PAGE:
┌──
The community which Athenian drama addressed was precisely in the mood which best enables a dramatist to exert political and moral force. There was much in its temper that might remind us of Elizabethan England; but I would venture to illustrate it here by words borrowed from the England of a later time. The greatest plea in the English language for the liberty of the press—or perhaps we should rather say, for the freedom of the mind—belongs to the close of that year which saw the hopes of the Parliamentarians, in their struggle with the Royalists, raised to an assurance of final success by the crushing defeat of Rupert. An enthusiastic confidence in the large destinies opening before the English people already fired the mind of the poet who was to end his days, like Samson

“Eyeless in Gaza, at the mill with slaves, Himself in bonds under Philistian yoke.”

Then, in 1644, Milton, thinking of the victory of Marston Moor, was rather like Aeschylus raising his dramatic paean for the victory of Salamis; and the glowing language in which he describes the new alertness of his country’s spirit might fitly be applied to the Athens for which the great dramatists wrote. “As in a body, when the blood is fresh, the spirits pure and vigorous not only to vital but to rational faculties and those in the acutest and the pertest operations of wit and suttlety, it argues in what good plight and constitution the body is, so when the cherfulnesse of the people is so sprightly up, as that it has not only wherewith to guard well its own freedom and safety but to spare, and to bestow upon the solidest and sublimest points of controversie and new invention, it betok’ns us not degenerated, nor drooping to a fatall decay, but casting off the old and wrincl’d skin of corruption to outlive these pangs and wax young again, entring the glorious waies of Truth and prosperous vertue destin’d to become great and honourable in these latter ages. Methinks I see in my mind a noble and puissant Nation rousing herself like a strong man after sleep, and shaking her invincible locks. Methinks I see her as an Eagle muing her mighty youth, and kindling her undazl’d eyes as the full mid-day beam, purging and unscaling her long abused sight at the fountain it self of heav’nly radiance.”

In estimating the influence of Athenian drama on public opinion, we must, first of all, remember the fact which makes the essential difference between the position of the dramatist—viewed in this light—and that of the epic poet. The epic poet gave expression to a mass of popular belief and feeling in an age when they had as yet no direct organ of utterance. But in the Athens of the dramatists the popular assembly was the constitutional organ of public opinion. Every Athenian citizen was, as such, a member of that assembly. The influence of the Athenian dramatist was thus so far analogous to that of the modern journalist, that it was brought to bear on men capable of giving practical effect to their sentiments. A newspaper publishes an article intended to influence the voters in a parliamentary division, or the constituents whom they represent. An Athenian dramatist had for his hearers, in the theatre of Dionysus, many thousands of the men who, the next day might be called upon to decide a question of policy in the assembly, or to try, in a law-court, one of those cases in which the properly legal issues were often involved with considerations of a social or moral kind. Even Tragedy, in its loftiest and severest form, might be the instrument, in a skilful hand, of inculcating views or tendencies which the poet advocated—nay, even of urging or opposing a particular measure. Thus, in his _Furies_, Aeschylus finds occasion to encourage his fellow-citizens in their claim to a disputed possession in the Troad, and utters a powerful protest against the proposal to curtail the powers of the Areopagus. He becomes, for the moment, the mouthpiece of a party opposed to such reform. In verses like the following, every one can recognize a ring as directly political as that of any leading article or pamphlet. “In this place”—says the Athene of Aeschylus—that is, on the hill of Ares, the seat of the court menaced with reform—

“Awe kin to dread shall stay the citizens From sinning in the darkness or the light, While their own voices do not change the laws ... Between unruliness and rule by one I bid my people reverence a mean, Not banish all things fearful from the State. For, with no fear before him, who is just? In such a righteous dread, in such an awe, Ye shall possess a bulwark of the land, A safeguard of the city, not possess’d By Scythia or the places of the south. This court, majestic, incorruptible, Instant in anger, over those who sleep The sleepless watcher of my land, I set.”
└──
Answer from the passage on Athenian drama:
(a) In what year was Milton thinking of the victory of Marston Moor?
(b) Of what body was every Athenian citizen a member?
(c) In the _Furies_, what proposal does Aeschylus protest against?
The data that comes next is separate from the text.

RECORD EXTRACTS:
┌──
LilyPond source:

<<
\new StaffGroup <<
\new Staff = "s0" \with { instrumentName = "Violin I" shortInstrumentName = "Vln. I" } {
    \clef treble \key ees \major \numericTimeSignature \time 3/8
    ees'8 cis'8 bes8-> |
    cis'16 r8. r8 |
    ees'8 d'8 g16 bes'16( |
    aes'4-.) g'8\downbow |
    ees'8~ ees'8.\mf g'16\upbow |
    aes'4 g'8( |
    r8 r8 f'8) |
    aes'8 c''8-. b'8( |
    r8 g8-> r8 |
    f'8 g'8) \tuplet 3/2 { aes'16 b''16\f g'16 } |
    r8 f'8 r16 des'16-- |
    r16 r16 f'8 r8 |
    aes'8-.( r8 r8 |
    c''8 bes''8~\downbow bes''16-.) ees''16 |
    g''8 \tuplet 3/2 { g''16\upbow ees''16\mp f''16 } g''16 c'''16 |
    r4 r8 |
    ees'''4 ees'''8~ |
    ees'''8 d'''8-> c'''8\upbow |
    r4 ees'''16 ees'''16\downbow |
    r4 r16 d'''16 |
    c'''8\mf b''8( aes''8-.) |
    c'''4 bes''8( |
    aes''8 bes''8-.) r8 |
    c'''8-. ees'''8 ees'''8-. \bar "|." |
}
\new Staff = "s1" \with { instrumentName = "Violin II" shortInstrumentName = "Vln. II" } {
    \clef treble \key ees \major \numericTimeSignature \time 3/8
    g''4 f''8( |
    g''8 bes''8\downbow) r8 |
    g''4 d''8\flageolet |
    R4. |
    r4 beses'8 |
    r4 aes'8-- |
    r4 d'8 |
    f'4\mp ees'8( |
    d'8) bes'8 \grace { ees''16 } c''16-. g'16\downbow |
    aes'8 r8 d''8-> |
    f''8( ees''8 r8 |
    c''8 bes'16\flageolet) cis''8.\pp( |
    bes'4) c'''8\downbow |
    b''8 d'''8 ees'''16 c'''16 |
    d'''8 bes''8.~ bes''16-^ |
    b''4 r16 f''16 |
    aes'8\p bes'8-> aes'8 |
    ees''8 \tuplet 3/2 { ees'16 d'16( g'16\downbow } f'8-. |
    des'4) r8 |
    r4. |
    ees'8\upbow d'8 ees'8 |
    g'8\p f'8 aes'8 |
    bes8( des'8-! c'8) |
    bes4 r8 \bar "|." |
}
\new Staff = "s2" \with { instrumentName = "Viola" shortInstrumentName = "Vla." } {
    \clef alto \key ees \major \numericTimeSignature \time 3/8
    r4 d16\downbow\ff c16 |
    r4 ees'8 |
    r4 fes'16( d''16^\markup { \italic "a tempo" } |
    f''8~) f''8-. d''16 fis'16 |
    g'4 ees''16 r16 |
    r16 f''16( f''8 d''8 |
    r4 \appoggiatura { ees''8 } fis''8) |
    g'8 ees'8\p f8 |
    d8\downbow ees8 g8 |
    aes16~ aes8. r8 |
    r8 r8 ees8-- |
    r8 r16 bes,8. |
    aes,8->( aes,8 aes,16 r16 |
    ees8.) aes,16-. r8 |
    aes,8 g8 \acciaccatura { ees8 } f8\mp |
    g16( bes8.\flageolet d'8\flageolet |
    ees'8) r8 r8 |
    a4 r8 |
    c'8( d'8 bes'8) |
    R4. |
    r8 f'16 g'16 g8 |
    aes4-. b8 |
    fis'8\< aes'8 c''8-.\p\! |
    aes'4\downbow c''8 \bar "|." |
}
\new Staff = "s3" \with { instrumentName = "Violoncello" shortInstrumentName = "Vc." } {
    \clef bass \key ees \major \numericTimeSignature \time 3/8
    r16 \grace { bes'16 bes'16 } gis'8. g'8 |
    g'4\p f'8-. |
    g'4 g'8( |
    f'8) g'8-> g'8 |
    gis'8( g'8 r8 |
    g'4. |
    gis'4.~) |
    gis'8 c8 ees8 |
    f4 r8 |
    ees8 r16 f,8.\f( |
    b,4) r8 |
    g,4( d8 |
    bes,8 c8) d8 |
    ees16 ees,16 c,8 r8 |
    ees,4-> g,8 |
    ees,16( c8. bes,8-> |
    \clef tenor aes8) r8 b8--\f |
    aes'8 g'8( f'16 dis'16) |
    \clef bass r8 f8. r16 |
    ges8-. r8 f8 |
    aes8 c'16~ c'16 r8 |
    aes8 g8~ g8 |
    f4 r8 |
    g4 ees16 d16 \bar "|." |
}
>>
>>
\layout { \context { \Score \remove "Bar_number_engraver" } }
└──
RESPONSE:
(a) 1644
(b) The popular assembly
(c) The proposal to curtail the powers of the Areopagus